La prima e più importante attività del Governo Draghi sarà di affrontare e vincere, con decisione e senza sconti per nessuno, la partita con la pandemia e non sarà semplice, in quanto dovranno essere prima vinte le battaglie contro le diverse esigenze dei partiti e degli interessi di parte per procedere, successivamente, alla svelta alla vaccinazione della popolazione italiana. Probabilmente un maggiore rigore nell’applicazione delle norme non sarebbe da condannare. Non c’è alternativa se si vuole riprendere una vita normale e se non si vuole perdere il sistema produttivo, basato soprattutto sulle piccole e medie imprese.
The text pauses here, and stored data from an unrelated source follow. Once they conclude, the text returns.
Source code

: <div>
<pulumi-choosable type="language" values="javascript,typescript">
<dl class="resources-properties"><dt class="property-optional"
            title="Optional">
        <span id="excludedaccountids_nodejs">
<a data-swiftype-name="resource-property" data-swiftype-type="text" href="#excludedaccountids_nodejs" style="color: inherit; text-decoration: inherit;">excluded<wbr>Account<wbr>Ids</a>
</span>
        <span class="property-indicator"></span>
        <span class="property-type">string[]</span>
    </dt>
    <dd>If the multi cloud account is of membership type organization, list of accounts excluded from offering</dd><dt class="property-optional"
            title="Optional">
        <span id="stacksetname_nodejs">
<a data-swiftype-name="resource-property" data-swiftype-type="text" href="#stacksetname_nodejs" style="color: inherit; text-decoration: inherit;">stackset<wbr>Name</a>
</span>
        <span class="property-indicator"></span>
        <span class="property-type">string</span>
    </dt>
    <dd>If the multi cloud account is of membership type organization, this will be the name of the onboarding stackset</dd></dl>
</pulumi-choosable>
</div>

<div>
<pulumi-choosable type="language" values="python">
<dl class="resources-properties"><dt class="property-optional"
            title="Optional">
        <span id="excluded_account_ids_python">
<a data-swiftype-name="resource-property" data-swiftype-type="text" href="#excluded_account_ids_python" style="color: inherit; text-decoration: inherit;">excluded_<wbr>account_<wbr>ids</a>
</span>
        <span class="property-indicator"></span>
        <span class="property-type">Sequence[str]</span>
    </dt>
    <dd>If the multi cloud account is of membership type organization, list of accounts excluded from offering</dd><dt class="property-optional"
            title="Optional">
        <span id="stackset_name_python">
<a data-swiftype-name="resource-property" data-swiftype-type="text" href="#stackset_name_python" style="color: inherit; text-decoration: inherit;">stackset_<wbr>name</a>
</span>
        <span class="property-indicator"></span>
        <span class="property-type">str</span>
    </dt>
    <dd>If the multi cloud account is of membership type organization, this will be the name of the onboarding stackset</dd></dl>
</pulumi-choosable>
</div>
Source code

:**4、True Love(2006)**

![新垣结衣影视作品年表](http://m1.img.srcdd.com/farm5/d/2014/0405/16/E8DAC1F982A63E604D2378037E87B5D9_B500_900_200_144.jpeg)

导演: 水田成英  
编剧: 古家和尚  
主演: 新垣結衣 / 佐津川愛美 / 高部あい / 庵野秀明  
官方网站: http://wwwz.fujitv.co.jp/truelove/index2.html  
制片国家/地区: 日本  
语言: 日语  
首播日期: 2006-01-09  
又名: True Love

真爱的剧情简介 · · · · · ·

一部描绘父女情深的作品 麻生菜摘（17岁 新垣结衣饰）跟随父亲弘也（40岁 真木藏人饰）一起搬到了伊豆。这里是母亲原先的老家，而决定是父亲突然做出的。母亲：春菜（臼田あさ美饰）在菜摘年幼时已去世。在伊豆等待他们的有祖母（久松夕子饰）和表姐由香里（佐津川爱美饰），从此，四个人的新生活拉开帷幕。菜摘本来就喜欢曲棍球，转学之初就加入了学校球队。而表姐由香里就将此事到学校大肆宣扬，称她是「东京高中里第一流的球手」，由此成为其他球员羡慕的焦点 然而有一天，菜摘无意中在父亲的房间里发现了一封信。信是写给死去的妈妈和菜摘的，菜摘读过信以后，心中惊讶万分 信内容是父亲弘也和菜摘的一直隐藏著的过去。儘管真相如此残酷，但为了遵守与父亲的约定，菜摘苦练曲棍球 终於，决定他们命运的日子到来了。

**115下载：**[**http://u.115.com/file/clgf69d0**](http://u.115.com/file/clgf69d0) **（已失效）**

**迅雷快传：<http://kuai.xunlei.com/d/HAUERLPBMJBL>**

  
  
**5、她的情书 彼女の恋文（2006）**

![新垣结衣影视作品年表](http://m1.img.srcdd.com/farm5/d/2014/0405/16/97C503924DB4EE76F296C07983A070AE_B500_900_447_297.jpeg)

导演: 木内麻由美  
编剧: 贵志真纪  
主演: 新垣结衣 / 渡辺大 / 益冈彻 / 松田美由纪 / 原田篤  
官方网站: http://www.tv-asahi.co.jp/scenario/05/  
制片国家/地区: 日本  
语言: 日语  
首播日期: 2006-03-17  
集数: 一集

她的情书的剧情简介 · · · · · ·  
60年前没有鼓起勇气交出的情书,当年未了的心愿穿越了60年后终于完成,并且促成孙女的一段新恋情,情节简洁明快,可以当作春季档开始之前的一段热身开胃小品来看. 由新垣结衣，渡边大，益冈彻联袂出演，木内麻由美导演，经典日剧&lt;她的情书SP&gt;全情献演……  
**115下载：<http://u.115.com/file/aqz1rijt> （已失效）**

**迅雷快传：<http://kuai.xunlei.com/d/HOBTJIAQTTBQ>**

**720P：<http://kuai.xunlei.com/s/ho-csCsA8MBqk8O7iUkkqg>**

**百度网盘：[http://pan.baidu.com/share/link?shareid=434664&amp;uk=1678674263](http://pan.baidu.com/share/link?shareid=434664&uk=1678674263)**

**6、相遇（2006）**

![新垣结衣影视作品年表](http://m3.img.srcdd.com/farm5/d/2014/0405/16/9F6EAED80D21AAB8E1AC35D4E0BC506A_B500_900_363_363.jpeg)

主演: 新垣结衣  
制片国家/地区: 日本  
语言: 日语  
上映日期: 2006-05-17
La seconda partita è quella di utilizzare al meglio ed in modo ottimale i fondi del Next Generation Eu (altrimenti conosciuti come Recovery Fund) e impiegarli in investimenti pubblici produttivi, in grado di aumentare il prodotto reale italiano mettendo alla prova la capacità istituzionale di selezionare e realizzare progetti fattibili, non dispersivi e privi di prospettive come è avvenuto purtroppo nel caso del reddito di cittadinanza e di quota 100.

Presupposto di tutto ciò saranno le riforme, richieste espressamente e giustamente dall’UE, in materia di Fisco, Pubblica Amministrazione e Giustizia Civile.

iI tutto in una ottica di solidarietà e coesione territoriale, non dimenticando, quindi, come in Italia vi siano territori, come quelli del Mezzogiorno, in assoluto credito rispetto agli altri ed intere fasce di popolazione da aiutare come quelle dei disoccupati, dei giovani, delle donne e degli emarginati sociali e fisici.

Ciò che non è stato fatto per decenni bisognerà farlo in pochi mesi per non perdere la chance di utilizzare la massa di denaro del Recovery Fund.

Le misure “espansive” contenute nella legge di Bilancio, e soprattutto l’impatto delle risorse del Recovery Fund in arrivo a partire dalla prossima estate, dovrebbero assicurare e garantire una ripartenza del motore produttivo italiano che, se ammodernato e reso meno complicato, potrà essere da volano per una crescita auspicata da tutti attraverso soprattutto il rilancio dell’export del “Made in Italy”, vero e straordinario brand nel mondo.

Speriamo bene. Mario Draghi è l’unico oggi in Italia che può riuscire in questa impresa. Non voglio pensare al caso che non dovesse farcela. In quel malaugurato e sciagurato caso, l’Italia non sarebbe nel consesso dei paesi più sviluppati e industrializzati al mondo.

Quindi, come quel giorno del 26 luglio 2012 lo fu per l’Euro, anche per l’Italia è suonata la campana dell’ultimo giro. O ora o mai più. Quelle parole di Draghi “whatever it takes“, traducibili con “costi quel che costi” o “a ogni costo”, risuonino forte nella mente e nell’anima di ogni italiano. E’ il tempo dei doveri, più che dei diritti, perchè al di là del crinale ci potrebbe essere solo il baratro della disperazione e della povertà.